[What you will do]
Show all lines containing "woman" from the data below.

Input for this task below:

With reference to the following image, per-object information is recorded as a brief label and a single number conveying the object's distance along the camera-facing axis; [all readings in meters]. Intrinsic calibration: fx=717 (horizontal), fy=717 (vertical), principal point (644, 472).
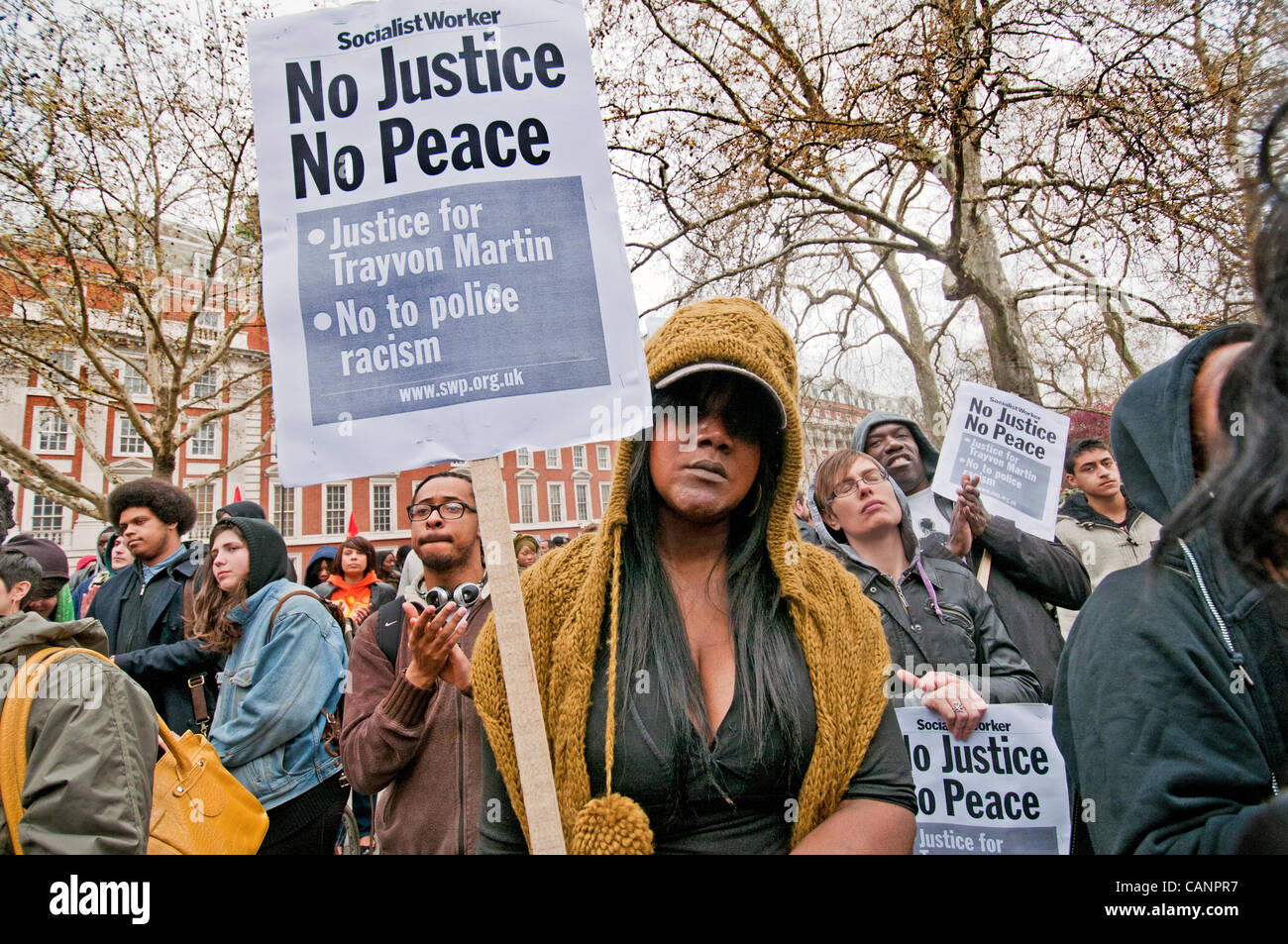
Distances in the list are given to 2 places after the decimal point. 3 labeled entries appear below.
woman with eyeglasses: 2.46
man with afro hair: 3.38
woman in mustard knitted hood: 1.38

End of Input for this task.

[Result of this exercise]
woman with eyeglasses: 2.46
woman in mustard knitted hood: 1.38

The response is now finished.